## Task
Which lines of the data include the string "where"? List them all.

Collected data
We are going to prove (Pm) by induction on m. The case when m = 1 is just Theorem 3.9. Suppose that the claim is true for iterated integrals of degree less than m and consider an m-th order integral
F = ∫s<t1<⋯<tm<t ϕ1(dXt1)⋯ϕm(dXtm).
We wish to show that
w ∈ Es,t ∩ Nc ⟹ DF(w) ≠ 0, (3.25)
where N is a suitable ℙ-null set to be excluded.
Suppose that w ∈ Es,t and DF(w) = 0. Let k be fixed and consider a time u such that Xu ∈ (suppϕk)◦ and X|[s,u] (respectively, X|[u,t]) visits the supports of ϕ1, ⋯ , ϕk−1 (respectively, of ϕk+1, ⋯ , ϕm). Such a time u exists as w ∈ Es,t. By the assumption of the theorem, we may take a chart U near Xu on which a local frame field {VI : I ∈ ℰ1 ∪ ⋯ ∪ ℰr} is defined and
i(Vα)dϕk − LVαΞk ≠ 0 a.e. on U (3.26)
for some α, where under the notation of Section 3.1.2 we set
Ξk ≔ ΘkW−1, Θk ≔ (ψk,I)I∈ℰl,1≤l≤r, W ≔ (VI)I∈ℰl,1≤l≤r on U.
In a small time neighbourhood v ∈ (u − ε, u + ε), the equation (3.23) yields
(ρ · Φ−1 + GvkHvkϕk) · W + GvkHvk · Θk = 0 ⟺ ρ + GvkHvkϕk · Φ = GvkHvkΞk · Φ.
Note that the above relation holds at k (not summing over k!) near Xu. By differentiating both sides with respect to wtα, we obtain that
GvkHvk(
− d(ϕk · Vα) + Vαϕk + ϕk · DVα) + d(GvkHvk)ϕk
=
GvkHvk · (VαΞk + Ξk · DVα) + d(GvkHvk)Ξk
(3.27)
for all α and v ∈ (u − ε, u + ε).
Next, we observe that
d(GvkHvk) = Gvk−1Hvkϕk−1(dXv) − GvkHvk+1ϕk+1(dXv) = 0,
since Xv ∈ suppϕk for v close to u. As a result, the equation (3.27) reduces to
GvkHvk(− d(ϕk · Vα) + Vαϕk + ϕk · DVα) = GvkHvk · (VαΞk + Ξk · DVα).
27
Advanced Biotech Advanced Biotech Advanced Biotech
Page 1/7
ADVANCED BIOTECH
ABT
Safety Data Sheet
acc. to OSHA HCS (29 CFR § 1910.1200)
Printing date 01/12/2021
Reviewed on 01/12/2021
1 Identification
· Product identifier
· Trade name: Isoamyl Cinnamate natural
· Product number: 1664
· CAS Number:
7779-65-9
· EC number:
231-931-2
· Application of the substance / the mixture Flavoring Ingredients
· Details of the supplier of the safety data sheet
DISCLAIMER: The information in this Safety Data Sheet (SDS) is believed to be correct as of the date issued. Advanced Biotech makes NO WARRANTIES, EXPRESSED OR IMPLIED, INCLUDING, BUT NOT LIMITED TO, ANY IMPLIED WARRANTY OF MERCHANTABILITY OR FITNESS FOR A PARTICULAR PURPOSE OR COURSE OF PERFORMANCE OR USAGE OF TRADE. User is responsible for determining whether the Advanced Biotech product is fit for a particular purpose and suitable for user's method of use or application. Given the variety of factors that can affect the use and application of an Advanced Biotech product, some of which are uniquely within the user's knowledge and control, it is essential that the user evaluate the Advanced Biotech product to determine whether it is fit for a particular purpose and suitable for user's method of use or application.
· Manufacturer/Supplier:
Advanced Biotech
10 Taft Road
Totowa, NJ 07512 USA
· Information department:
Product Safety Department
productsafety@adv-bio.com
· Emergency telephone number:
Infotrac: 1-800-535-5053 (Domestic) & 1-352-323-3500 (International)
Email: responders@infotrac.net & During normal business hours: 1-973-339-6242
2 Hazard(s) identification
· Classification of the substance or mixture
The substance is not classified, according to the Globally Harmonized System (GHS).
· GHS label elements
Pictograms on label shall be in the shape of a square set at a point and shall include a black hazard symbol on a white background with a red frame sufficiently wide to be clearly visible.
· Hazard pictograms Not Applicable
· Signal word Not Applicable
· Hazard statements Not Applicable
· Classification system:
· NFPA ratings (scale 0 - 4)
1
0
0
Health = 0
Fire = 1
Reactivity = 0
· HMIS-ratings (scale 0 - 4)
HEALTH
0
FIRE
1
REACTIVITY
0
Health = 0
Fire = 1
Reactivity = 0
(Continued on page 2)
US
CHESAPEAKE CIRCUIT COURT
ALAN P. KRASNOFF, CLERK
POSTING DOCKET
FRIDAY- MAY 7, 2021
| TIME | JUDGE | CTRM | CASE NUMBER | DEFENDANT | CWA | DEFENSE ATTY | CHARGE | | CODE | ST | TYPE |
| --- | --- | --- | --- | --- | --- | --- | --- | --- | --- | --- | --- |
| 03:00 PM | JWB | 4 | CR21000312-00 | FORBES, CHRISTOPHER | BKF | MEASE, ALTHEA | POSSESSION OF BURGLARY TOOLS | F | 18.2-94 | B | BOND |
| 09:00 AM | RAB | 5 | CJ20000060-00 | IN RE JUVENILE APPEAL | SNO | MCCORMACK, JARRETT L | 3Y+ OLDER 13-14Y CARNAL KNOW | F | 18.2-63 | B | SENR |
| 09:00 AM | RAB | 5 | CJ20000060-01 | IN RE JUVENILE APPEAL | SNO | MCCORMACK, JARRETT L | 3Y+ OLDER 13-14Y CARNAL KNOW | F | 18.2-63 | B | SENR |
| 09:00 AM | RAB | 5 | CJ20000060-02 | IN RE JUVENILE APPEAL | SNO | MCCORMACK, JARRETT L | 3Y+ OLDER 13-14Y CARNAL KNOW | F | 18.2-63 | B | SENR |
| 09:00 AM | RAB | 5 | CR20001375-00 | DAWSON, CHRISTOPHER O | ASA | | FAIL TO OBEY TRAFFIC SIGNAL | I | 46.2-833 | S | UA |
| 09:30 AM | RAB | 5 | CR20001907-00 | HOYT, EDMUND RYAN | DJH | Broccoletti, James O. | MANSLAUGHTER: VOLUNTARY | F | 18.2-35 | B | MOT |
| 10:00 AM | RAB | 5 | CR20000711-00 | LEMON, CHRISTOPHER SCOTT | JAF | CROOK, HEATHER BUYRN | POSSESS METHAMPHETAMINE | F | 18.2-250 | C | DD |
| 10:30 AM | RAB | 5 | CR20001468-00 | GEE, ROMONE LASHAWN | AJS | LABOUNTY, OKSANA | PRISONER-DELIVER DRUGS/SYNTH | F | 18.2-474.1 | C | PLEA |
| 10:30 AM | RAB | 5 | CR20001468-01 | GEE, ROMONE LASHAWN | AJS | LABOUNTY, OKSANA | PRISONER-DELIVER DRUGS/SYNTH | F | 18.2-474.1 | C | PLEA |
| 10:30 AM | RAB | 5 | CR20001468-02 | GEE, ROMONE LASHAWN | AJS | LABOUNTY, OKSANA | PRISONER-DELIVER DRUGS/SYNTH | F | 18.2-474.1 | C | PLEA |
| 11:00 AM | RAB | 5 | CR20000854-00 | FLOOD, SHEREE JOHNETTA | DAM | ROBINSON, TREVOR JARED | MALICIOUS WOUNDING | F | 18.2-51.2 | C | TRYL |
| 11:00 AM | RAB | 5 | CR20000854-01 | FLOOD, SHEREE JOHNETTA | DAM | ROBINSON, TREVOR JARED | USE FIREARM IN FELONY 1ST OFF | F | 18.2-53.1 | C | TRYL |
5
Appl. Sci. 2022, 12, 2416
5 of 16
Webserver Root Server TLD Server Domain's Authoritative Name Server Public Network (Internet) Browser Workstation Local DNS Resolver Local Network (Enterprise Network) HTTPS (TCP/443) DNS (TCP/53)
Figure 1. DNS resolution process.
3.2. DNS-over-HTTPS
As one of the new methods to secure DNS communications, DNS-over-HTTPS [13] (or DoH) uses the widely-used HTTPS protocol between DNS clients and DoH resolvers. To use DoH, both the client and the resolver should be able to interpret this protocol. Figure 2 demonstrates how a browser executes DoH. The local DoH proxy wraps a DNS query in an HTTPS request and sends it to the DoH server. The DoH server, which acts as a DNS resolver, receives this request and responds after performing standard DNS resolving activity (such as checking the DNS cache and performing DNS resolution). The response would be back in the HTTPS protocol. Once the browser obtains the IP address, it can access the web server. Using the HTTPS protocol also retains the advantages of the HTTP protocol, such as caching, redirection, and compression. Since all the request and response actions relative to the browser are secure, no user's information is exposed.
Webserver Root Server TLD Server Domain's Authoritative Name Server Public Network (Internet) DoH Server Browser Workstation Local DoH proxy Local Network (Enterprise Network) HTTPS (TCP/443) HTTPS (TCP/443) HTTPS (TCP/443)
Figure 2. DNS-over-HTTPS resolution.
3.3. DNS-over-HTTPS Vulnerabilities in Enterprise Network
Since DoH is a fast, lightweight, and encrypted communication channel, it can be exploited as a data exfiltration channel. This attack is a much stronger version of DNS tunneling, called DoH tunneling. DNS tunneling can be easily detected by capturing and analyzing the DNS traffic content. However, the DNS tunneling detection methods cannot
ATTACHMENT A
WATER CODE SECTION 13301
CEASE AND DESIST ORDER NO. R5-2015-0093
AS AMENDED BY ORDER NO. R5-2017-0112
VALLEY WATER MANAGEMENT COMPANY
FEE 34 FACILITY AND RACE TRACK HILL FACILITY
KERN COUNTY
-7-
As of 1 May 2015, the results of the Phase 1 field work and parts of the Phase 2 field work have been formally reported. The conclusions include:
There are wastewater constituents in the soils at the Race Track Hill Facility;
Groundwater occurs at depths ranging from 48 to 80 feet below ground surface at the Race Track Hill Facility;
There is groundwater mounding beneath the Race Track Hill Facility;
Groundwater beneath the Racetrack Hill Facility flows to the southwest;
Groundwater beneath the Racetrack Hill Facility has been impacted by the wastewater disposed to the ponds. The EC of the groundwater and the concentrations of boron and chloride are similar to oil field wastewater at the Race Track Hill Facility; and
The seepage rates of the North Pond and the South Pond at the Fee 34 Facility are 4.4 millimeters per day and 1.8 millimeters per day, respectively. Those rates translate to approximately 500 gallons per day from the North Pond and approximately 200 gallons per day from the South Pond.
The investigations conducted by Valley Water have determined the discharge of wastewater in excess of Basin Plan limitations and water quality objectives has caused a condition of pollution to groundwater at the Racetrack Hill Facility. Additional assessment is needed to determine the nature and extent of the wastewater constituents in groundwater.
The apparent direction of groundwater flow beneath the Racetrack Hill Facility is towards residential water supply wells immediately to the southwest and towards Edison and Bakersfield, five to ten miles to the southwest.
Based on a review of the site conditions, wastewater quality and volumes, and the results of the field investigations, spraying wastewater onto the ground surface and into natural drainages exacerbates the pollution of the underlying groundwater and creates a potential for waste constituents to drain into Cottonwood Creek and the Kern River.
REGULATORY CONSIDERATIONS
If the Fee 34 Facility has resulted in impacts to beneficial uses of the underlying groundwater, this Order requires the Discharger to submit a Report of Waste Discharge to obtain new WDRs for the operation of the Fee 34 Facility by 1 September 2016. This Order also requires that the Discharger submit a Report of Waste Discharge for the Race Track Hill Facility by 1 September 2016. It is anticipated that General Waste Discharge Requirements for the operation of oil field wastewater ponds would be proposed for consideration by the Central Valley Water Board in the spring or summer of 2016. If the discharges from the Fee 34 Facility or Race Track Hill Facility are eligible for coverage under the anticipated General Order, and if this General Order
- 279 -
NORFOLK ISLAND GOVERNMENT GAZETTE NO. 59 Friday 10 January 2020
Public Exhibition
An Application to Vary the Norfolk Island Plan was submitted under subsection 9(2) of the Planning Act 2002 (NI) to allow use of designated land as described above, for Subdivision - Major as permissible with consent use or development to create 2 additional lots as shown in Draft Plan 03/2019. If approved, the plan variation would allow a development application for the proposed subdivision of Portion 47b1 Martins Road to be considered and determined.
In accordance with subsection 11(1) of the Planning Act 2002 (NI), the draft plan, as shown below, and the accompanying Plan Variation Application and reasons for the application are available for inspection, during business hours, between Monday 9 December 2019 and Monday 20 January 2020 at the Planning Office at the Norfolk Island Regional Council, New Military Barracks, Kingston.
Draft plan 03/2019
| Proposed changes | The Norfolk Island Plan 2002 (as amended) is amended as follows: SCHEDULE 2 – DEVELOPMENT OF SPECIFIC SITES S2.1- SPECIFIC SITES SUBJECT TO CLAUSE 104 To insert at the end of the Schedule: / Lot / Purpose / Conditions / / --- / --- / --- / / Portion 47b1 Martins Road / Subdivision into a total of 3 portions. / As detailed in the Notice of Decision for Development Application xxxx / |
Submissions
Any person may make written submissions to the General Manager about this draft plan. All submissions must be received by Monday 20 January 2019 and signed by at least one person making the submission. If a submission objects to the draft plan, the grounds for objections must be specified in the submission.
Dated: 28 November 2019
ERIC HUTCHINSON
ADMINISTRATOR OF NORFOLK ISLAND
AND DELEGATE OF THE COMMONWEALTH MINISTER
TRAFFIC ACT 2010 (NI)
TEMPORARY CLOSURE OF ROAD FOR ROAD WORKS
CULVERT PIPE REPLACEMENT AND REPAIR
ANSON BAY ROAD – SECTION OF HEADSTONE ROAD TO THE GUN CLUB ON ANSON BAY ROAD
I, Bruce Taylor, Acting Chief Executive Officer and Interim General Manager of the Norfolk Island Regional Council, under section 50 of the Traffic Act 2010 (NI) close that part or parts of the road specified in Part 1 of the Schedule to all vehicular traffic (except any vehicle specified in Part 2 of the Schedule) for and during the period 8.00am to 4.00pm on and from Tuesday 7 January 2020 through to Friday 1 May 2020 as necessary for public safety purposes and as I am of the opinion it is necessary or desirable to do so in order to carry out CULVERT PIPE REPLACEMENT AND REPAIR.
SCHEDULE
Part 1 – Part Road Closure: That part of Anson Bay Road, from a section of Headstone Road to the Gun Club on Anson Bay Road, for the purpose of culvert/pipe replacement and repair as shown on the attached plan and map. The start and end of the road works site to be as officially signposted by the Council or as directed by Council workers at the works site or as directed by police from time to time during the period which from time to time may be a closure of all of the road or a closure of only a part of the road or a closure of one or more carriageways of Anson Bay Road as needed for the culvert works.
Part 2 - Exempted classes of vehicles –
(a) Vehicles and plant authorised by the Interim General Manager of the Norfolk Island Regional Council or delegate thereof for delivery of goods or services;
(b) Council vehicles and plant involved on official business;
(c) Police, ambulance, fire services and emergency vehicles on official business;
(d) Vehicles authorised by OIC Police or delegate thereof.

## Result below
where N is a suitable ℙ-null set to be excluded.
for some α, where under the notation of Section 3.1.2 we set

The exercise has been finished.